Sales of newly-constructed, cookie cutter, Hardie board boxes rose sharply in America last month, volatile government data released on Friday showed.
Economists were looking for a small uptick from the new home sales figures. Instead, they got a double-digit jump, made all the more notable by a meaningful upward revision to the prior month’s pace.
At 739,000, the annualized pace was the briskest since May of 2023, and represented a 10.6% increase from June’s upwardly-revised rate.
As the figure shows, the month-to-month increase was the sharpest since August of 2022. Every region showed a gain and the headline pace exceeded every estimate.
The numbers square pretty well with anecdotes from builders and also with elevated supply. Recall that the latest NAHB survey suggested price cuts are the most pervasive of 2024 and the use of incentives the most prevalent in half a decade. Between that, lower rates and plenty of newly-built (if certainly not resale) inventory to choose from, sales were robust.
Note that inventories slipped to the lowest in seven months in July as buyers took the plunge.
Still — and as the figure above illustrates rather poignantly — there’s a lot to clear. Indeed, on a long lookback, July’s decline barely shows up (especially once I covered it with an orange annotation).
Prices rose in July from June, but do note: The rather glaring disparity between abundant new homes and scarce resale properties has flipped the script. The median new home price is basically the same as the median price for existing homes, at around $430,000. While existing home prices have risen on a YoY basis for 13 straight months, prices for new homes have fallen (versus last year) every month since February.
Friday’s data — the last of this week’s US macro releases — came on the heels of NAR figures which showed sales of previously owned homes managed to increase in July, even as the pace remained hopelessly tepid.
With mortgage rates now 150bps off last year’s highs, and perhaps set to fall further as the Fed cuts and bond yields move lower commensurate with decelerating economic activity, housing market observers are becoming incrementally optimistic. As I put it earlier this week, employing a cliché, it’s always darkest before the dawn. The problem in this context is that every housing market dawn since 2022 has proven to be false.




I still have the sense that we are in an existing housing price bubble.
There is no way that my condo, which I purchased in 2020 and which currently shows a Z-estimate that indicates the value has doubled since I purchased it, will continue to show such a high Z-estimate over the next few years as existing home supply increases to meet demand. In fact, I expect the Z-estimate to decrease over the next 5 years.
I am not that delusional to think the value of my home doubled in a market where the number of sellers is so out of whack with the number of buyers.

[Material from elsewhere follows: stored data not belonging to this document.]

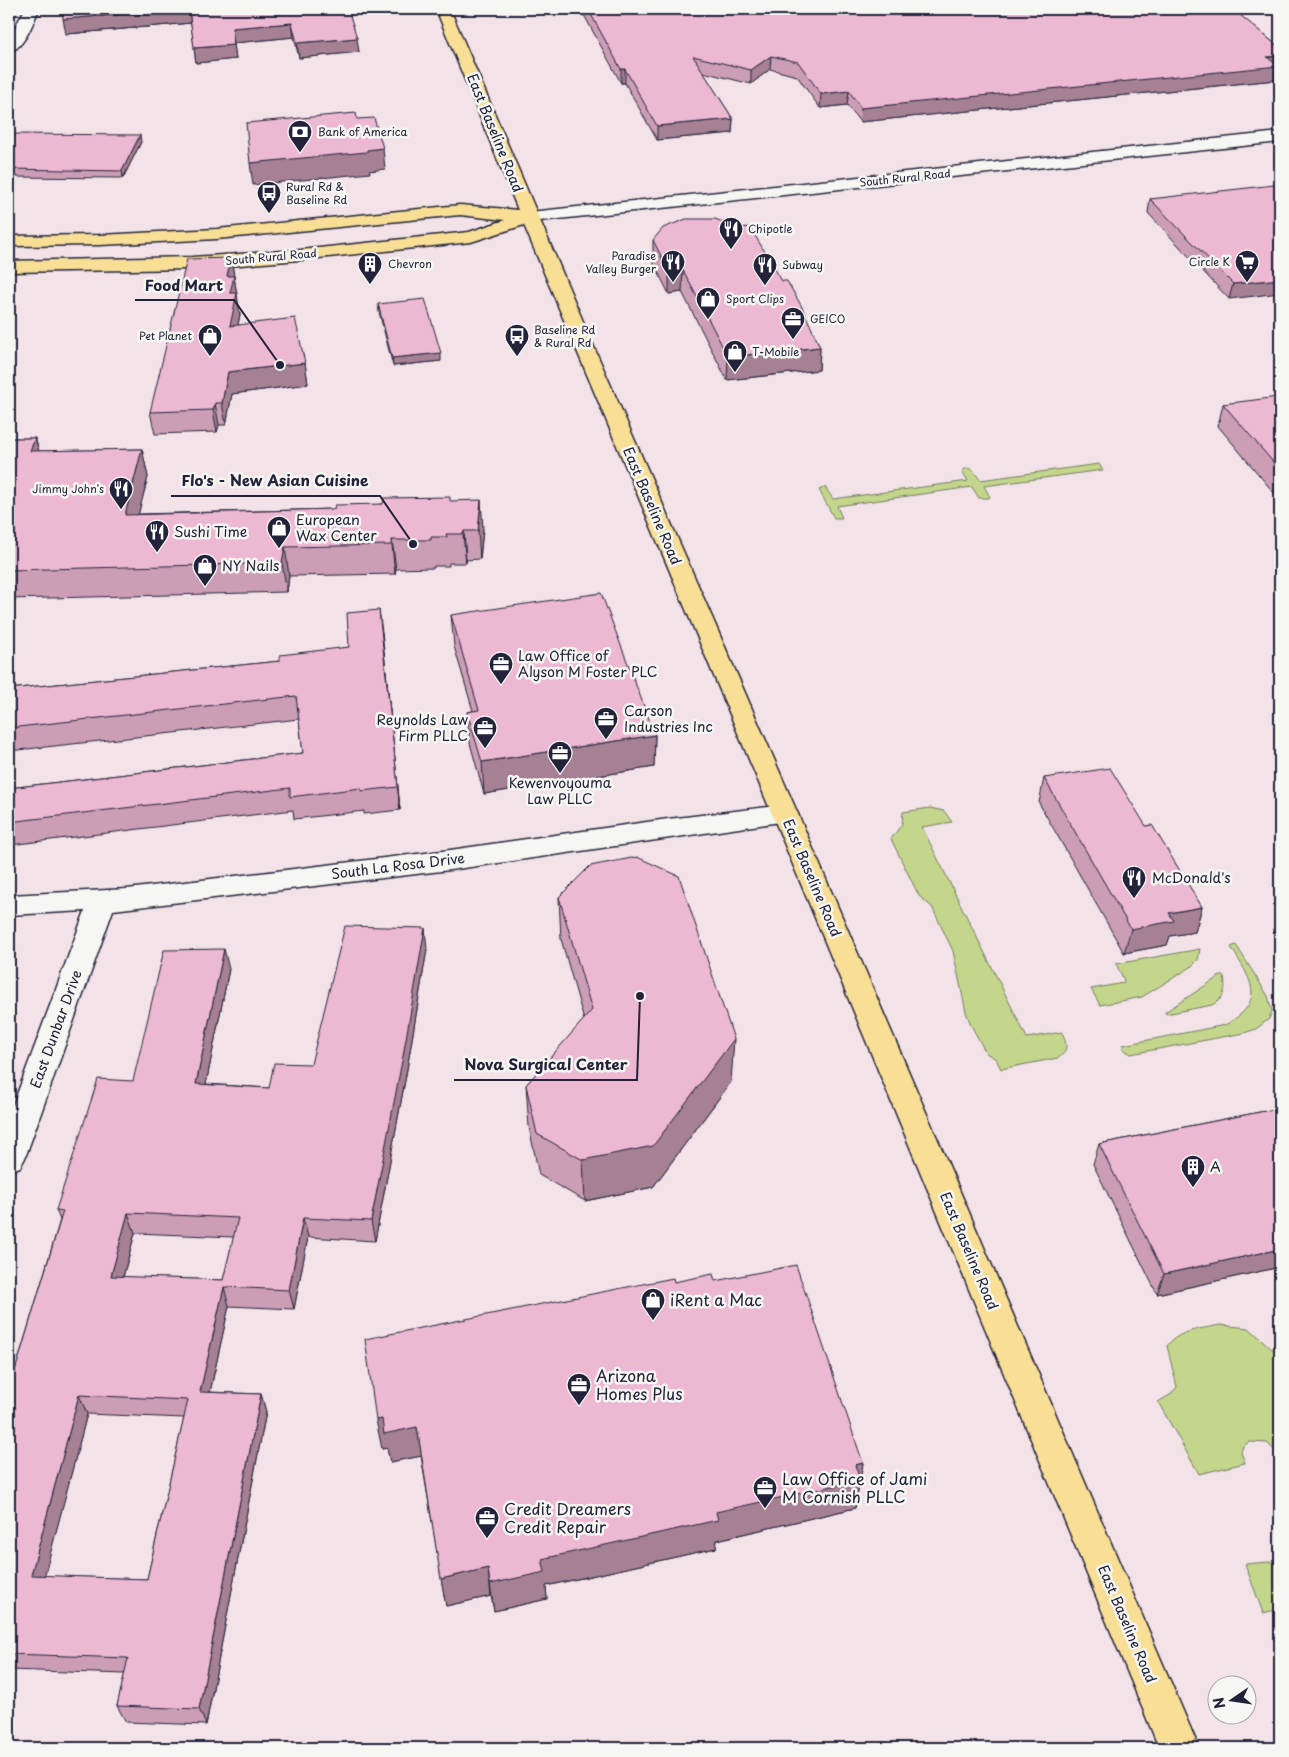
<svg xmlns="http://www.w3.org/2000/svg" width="1289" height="1757" font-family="'Playpen Sans',sans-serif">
<rect width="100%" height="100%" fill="#f3e3e8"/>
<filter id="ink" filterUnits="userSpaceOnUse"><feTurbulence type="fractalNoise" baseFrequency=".02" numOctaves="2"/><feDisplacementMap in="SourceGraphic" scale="10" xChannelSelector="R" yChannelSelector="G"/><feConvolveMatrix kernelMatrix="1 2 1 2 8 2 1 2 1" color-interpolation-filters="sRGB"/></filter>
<g filter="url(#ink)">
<!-- green -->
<g fill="#c3d68b" stroke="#727c63">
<path d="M1099 464 1103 470 984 486 990 497 989 498H979L972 487 837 506 842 518H834L819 490 825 487 833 499 968 481 962 471C971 464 975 473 980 480Z"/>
<path d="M930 808 944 811 952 822 922 827 1027 1038 1062 1032C1066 1043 1070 1051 1058 1058L1001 1069 996 1059 986 1053 971 1025 966 1012 953 951 932 907 919 896 891 839 902 824 903 812Z"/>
<path d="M1236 945 1268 996 1272 1011 1269 1019 1256 1029 1244 1033 1131 1054 1123 1049V1045L1225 1025C1268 1001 1251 980 1231 947Z"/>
<path d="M1200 949 1198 960 1191 967 1142 997 1100 1005 1091 989 1123 983 1124 980 1116 964Z"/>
<path d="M1220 976H1224C1226 990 1225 998 1212 1005L1166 1014 1165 1012Z"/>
<path d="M1220 1325 1249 1328 1272 1349 1280 1351V1455L1267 1443 1249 1442 1243 1446 1241 1452 1245 1463 1199 1474 1158 1402 1170 1395 1177 1387 1167 1346C1178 1330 1202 1329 1220 1325Z"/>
<path d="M1280 1561V1609L1263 1613 1245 1564Z"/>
</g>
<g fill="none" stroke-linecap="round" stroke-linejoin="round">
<defs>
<g id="street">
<path d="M25 9H39C33 22 25 48 9 52V38Z"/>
<path d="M785 805 794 808 798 814 794 820 450 870 113 910 25 1158 20 1167 9 1171V1116L85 911 9 915V895L127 889 450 850 668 819Z"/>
</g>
<path id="secondary" d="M1280 132V142L530 222 524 221 521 217 524 213 530 212Z"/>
<path id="primary" d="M436 9H450L594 347 798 814 1199 1748H1159L772 814 524 225 471 242 300 260 192 269 9 272V261L192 257 300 250 469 232 505 220 460 215 217 239 100 245 9 246V236L100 235 217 229 460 205 518 210Z"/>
</defs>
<!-- street casing -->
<use href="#street" stroke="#22223b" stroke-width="3"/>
<!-- secondary casing -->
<use href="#secondary" stroke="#22223b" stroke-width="3"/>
<!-- primary casing -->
<use href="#primary" stroke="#22223b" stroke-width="3"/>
<!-- street -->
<use href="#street" fill="#f6f6f2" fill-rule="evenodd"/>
<!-- secondary -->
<use href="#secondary" fill="#f6f6f2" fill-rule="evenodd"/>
<!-- primary -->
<use href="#primary" fill="#f9df96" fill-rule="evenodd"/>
</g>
<!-- wall -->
<g fill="#cc9eb5" stroke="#22223b" fill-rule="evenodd">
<path d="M348 9 359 52 299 58 294 37 234 43 236 59 196 63 191 23 66 34Z"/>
<path d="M578 9H1237L1236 12 1280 48V69H1277L1275 80 860 122 847 105 820 108 797 76 770 69 751 84 703 72 733 119 732 133 657 140 625 83H621L584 15H582Z"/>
<path d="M141 142 123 178 9 177V144Z"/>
<path d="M1280 191 1229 299 1148 213 1150 199Z"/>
<path d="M653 240 820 347 819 370 727 380 682 292 669 294 653 262Z"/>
<path d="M231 258 240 314 238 325 305 363 308 384 232 394 226 425H219L217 432 155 434 150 412Z"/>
<path d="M378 304 441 361 393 366 379 312Z"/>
<path d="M1280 399V500L1218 426 1223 404Z"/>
<path d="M9 438H35L39 451 142 449 148 477 138 514 334 509 383 504 450 501 483 529 480 559 466 560V563H449V566H434V568L396 569 395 574 289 576 287 592 9 599Z"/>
<path d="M451 615 655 735 654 767 484 794 470 743 467 712 473 711 454 646Z"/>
<path d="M382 632 400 810 364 814V811L294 819 293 810 10 845 9 840V788L303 753 299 719 9 751V689L280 661 349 647Z"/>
<path d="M1044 778 1146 826 1202 907 1195 932 1170 936 1167 945 1124 953 1039 803Z"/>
<path d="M559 897 731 1082 653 1187 585 1201 539 1175 529 1127 526 1085 584 1020 561 939Z"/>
<path d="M427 949 406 1075 375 1241 308 1237 294 1309 229 1306 210 1392 261 1394 266 1412 206 1725 126 1722 117 1706 125 1674 9 1670V1391L60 1220 56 1210 133 1081 229 969 206 1084 269 1088 311 1064ZM135 1233 234 1237 223 1280 123 1277ZM87 1414 184 1418 147 1579 44 1576Z"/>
<path d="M1280 1108V1267L1157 1294 1093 1164 1099 1144Z"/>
<path d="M715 1281 863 1463 855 1508 717 1540 716 1548 546 1586 547 1599 494 1611 491 1596 446 1606 421 1456 390 1462 387 1448 382 1449 674 1282Z"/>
</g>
<!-- shaded-wall -->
<g fill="#a68193" stroke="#22223b">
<path d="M189 9 191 23 66 34 63 19Z"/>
<path d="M581 9H584V15H582Z"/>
<path d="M292 23 294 37 234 43 232 28Z"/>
<path d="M357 38 359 52 299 58 297 43Z"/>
<path d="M234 45 236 59 196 63 194 48Z"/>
<path d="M771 56 770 69 751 84V70Z"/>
<path d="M1280 56V69H1277L1275 80 860 122 861 108Z"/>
<rect x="621" y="69" width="4" height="14"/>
<path d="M849 91 847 105 820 108 821 94Z"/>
<path d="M733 119 732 133 657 140V126Z"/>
<path d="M140 135 141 142 123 178 122 171Z"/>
<path d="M383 148 385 169 369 171 370 173 253 185 250 163Z"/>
<path d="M231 258 240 314 234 347 230 326 227 276Z"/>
<path d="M683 270 682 292 669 294V272Z"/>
<path d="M1280 279V293L1229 299 1233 284Z"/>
<path d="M820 347 819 370 727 380 728 357Z"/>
<path d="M441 353V361L393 366 392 358Z"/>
<path d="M305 363 308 384 232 394 226 425 222 403 228 372Z"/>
<path d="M215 403 219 425 217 432 213 410Z"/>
<path d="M35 438 43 465 30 451Z"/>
<path d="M142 449 148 477 131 543 125 515Z"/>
<path d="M481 500 483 529 480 559 478 531Z"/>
<path d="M464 531 466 560V563L463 534Z"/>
<path d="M392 540 396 569 395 574 392 545Z"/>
<path d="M285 547 289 576 287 592 282 563Z"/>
<path d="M379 610 382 632 400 810 398 787Z"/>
<path d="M655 735 654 767 484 794 482 762Z"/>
<path d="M1202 907 1195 932 1170 936 1167 945 1124 953 1131 929 1169 913Z"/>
<path d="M425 928 427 949 406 1075 375 1241 371 1221Z"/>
<path d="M224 949 229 969 202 1104 196 1084Z"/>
<path d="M734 1039 731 1082 653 1187 585 1201 583 1160Z"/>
<path d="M128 1213 135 1233 118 1295 111 1276Z"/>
<path d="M303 1218 308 1237 294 1309 289 1290Z"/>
<path d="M1280 1249V1267L1157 1294 1164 1274Z"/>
<path d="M224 1287 229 1306 206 1410 200 1392Z"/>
<path d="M261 1394 266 1412 206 1725 199 1709Z"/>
<path d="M79 1395 87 1414 40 1593 31 1575Z"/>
<path d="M382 1419 417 1427 422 1456 390 1462 387 1448 382 1449 376 1420Z"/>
<path d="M863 1463 855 1508 717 1540 716 1548 546 1586 547 1599 494 1611 490 1584 542 1559 716 1512 855 1465Z"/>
<path d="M488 1568 491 1596 446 1606 441 1579Z"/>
</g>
<!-- building -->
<g fill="#edb8d2" stroke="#22223b" fill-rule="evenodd">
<path d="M62 9H348L357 38 297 43 292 23 232 28 234 45 194 48 189 9 63 19Z"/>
<path d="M588 9H1233L1280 48V56L1267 57 1278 66 861 108 849 91 821 94 798 62 771 56 751 70 693 56 733 119 657 126 625 69H621Z"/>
<path d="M356 113 357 119 374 118 383 148 367 150V152L250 163 246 123Z"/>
<path d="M15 134 140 135 122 171 9 169V144Z"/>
<path d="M1274 185 1280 191V279L1233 284 1150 199Z"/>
<path d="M686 219H715L739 228 750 227 782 281H787L802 307 820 347 728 357 683 270 669 272 653 240 663 228Z"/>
<path d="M231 258 227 276H234L230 293H237L230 326 295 318 305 363 228 372 222 403H215L213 410 150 412 187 259Z"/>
<path d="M425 299 441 353 392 358 378 304Z"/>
<path d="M1278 397 1280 399V470L1223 404Z"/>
<path d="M9 438H35L30 451 142 449 125 515 334 509 335 505 383 504 384 498 450 497V501L481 500 478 531H464L463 534H446L447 537H431V540H392V545L285 547 282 563 9 570Z"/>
<path d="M601 593 655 735 482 762 467 712 479 710 451 615Z"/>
<path d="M379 610 398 787 361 791V788L290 797V788L9 822V788L303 753 296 696 9 728V689L280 661V655L349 647 347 613Z"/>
<path d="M1110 768 1146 826 1152 825 1202 907 1169 913 1174 921 1131 929 1044 778Z"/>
<path d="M637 857 679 876 734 1039 653 1146 583 1160 537 1134 526 1085 592 1010 559 897 590 866Z"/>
<path d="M345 926 425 928 403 1056 371 1221 303 1218 289 1290 224 1287 200 1392 261 1394 199 1709 117 1706 128 1658 9 1654V1391L63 1211 56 1210 98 1079 133 1081 164 950 224 949 196 1084 269 1088 274 1063 311 1064ZM128 1213 238 1218 223 1280 111 1276ZM79 1395 188 1400 147 1579 31 1575Z"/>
<path d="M1280 1108V1249L1164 1274 1099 1144Z"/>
<path d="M796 1265 863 1463 855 1465 860 1480 716 1512 718 1520 542 1559 545 1572 490 1584 488 1568 441 1579 417 1427 384 1434 382 1419 376 1420 365 1339 673 1278 674 1282 713 1274 715 1281Z"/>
</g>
</g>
<!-- icons -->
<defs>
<symbol id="bank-pin" viewBox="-11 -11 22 30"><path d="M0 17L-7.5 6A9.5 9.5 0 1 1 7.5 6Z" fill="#22223b" stroke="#f6f6f2"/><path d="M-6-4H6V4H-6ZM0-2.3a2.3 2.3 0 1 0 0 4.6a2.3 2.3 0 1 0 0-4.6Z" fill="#fff"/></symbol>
<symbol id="bus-pin" viewBox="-11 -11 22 30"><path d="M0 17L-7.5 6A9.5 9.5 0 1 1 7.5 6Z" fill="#22223b" stroke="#f6f6f2"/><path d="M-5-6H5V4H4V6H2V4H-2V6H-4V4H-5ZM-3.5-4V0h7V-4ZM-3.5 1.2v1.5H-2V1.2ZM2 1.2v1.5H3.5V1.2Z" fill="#fff"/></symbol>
<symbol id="restaurant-pin" viewBox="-11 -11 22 30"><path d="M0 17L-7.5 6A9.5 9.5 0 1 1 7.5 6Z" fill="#22223b" stroke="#f6f6f2"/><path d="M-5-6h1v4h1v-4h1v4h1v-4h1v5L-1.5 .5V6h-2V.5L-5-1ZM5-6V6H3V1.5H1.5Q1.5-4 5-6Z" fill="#fff"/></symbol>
<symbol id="supermarket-pin" viewBox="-11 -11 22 30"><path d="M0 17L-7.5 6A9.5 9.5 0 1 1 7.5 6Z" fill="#22223b" stroke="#f6f6f2"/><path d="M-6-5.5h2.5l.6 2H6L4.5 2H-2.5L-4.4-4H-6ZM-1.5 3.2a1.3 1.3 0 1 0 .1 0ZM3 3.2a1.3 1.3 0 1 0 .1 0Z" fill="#fff"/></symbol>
<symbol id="building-pin" viewBox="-11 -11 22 30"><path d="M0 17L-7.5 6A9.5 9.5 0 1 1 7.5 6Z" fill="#22223b" stroke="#f6f6f2"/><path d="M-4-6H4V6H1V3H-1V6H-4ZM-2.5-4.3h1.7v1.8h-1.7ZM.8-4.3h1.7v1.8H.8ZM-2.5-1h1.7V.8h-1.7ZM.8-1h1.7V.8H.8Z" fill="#fff"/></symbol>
<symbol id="shop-pin" viewBox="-11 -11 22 30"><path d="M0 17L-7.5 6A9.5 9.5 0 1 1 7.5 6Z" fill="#22223b" stroke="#f6f6f2"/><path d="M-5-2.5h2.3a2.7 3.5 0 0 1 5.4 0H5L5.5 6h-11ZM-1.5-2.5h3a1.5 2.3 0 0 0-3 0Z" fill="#fff"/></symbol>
<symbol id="office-pin" viewBox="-11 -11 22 30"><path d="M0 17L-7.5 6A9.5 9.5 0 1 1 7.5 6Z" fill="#22223b" stroke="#f6f6f2"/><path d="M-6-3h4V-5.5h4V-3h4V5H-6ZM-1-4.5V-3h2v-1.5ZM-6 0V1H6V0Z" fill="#fff"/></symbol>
</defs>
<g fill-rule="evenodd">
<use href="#bank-pin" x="286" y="118" width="28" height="38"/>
<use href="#bus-pin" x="255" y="179" width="28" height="38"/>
<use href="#restaurant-pin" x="717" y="215" width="28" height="38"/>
<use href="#restaurant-pin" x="659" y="248" width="28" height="38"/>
<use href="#supermarket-pin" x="1233" y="248" width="28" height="38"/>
<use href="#building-pin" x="356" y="250" width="28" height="38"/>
<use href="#restaurant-pin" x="751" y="251" width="28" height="38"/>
<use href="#shop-pin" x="694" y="285" width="28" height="38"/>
<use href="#office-pin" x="779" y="305" width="28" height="38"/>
<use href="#shop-pin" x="196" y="322" width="28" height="38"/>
<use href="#bus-pin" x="503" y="322" width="28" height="38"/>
<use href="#shop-pin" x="721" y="338" width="28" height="38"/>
<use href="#restaurant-pin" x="107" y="475" width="28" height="38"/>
<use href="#shop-pin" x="265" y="514" width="28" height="38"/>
<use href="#restaurant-pin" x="143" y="518" width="28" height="38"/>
<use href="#shop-pin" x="191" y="552" width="28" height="38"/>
<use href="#office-pin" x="487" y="650" width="28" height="38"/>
<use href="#office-pin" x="592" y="705" width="28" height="38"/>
<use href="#office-pin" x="471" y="714" width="28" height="38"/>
<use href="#office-pin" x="546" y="739" width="28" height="38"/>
<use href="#restaurant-pin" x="1120" y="864" width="28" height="38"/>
<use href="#building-pin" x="1179" y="1153" width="28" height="38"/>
<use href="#shop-pin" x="639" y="1286" width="28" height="38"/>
<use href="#office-pin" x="565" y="1371" width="28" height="38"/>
<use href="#office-pin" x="751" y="1474" width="28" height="38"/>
<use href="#office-pin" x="473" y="1504" width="28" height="38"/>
</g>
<g text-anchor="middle" stroke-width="5" stroke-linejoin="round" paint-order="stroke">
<!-- far-poi labels -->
<g font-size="11" fill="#22223b" stroke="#f6f6f2" text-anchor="start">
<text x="318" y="136">Bank of America</text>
<text x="286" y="191">Rural Rd &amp;<tspan x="286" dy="13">Baseline Rd</tspan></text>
<text x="748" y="233">Chipotle</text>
<text x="656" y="260" text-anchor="end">Paradise<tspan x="656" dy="13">Valley Burger</tspan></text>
<text x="1230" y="266" text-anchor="end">Circle K</text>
<text x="388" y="268">Chevron</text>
<text x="782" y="269">Subway</text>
<text x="726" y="303">Sport Clips</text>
<text x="810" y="323">GEICO</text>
<text x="534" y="334">Baseline Rd<tspan x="534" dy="13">&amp; Rural Rd</tspan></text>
<text x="192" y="340" text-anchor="end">Pet Planet</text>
<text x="752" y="356">T-Mobile</text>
<text x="104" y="493" text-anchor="end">Jimmy John's</text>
</g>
<!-- far-street labels -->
<g font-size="11" fill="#22223b" stroke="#f6f6f2">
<text transform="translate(905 178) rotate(-6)" y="4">South Rural Road</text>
<text transform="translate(271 257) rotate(-5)" y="4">South Rural Road</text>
</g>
<!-- street labels -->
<g font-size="14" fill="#22223b" stroke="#f6f6f2">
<text transform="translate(495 133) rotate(68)" y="5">East Baseline Road</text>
<text transform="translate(652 506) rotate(67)" y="5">East Baseline Road</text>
<text transform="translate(398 866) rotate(-7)" y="5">South La Rosa Drive</text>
<text transform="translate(812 878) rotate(67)" y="5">East Baseline Road</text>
<text transform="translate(56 1029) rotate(-70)" y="5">East Dunbar Drive</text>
<text transform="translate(969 1251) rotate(67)" y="5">East Baseline Road</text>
<text transform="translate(1127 1624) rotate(67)" y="5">East Baseline Road</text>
</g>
<!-- poi labels -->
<g font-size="14" fill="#22223b" stroke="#f6f6f2" text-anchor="start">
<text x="296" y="525">European<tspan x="296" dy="16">Wax Center</tspan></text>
<text x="174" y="537">Sushi Time</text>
<text x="222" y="571">NY Nails</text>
<text x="518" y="661">Law Office of<tspan x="518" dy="16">Alyson M Foster PLC</tspan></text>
<text x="624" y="716">Carson<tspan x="624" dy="16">Industries Inc</tspan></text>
<text x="468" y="725" text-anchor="end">Reynolds Law<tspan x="468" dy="16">Firm PLLC</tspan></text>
<text x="560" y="788" text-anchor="middle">Kewenvoyouma<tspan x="560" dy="16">Law PLLC</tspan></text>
<text x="1152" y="883">McDonald's</text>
<text x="1210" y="1172">A</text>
</g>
<!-- near-poi labels -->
<g font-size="16" fill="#22223b" stroke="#f6f6f2" text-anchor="start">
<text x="670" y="1306">iRent a Mac</text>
<text x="596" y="1382">Arizona<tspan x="596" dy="18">Homes Plus</tspan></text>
<text x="782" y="1485">Law Office of Jami<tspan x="782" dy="18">M Cornish PLLC</tspan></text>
<text x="504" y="1515">Credit Dreamers<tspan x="504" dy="18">Credit Repair</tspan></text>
</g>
</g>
<!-- callouts -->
<path fill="none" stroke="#22223b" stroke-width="2" d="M280 365L234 300H135M413 544L380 496H171M640 996L637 1080H454"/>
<g fill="#22223b" stroke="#f6f6f2" stroke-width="2">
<circle cx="280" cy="365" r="5"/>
<circle cx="413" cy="544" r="5"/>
<circle cx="640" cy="996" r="5"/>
</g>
<g font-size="15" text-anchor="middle" font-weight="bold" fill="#22223b" stroke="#f6f6f2" stroke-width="5" stroke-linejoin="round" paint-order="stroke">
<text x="184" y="291">Food Mart</text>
<text x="275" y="486">Flo's - New Asian Cuisine</text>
<text x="546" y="1070">Nova Surgical Center</text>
</g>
<!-- margin -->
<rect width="1289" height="1757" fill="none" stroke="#f6f6f2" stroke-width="30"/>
<rect x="15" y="15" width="1259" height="1727" fill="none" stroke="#22223b" stroke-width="2" filter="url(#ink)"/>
<!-- north arrow -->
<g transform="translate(1232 1700) rotate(257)"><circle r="24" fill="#f6f6f2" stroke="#a1a1a9"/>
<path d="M0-4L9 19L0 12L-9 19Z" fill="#22223b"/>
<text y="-8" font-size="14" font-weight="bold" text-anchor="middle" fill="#22223b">N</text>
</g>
</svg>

Yeah, I’ve never personally witnessed an environment where prices were as disconnected as they are currently from the kind of — you know — “What do you reckon that’s worth?” eyeball assessment. In some locales, there’s virtually no connection whatsoever between prices and what you’d rationally expect to pay for a given property based on the eye test.
First inventories need to go up. My own take is that prices will flait line over the next 5 years. With inflation at 2-3% and rates down real prices and payments will come back onto line. The exception will be the really bubbly markets like Austin, Boise, sarasota etc. Those places will see actual price declines. NYC and SF not so much since their relative prices and most cases actual prices have already corrected. Low correlations are actually a sign of markets functioning decently.
Squinting, through my G&T, at a chart of mortgage rates vs median house price vs Case Schiller index, it looks like if you expect mortgage rates to decline significantly over a period, you should probably expect, as a first approximation, for prices to go up. Unless you are in the GFC. So if we believe rates are going down, and want to figure out if existing house prices will go down or up, we probably need to decide if we’re entering a GFC-like period. I don’t think we are, but would value counterpoints.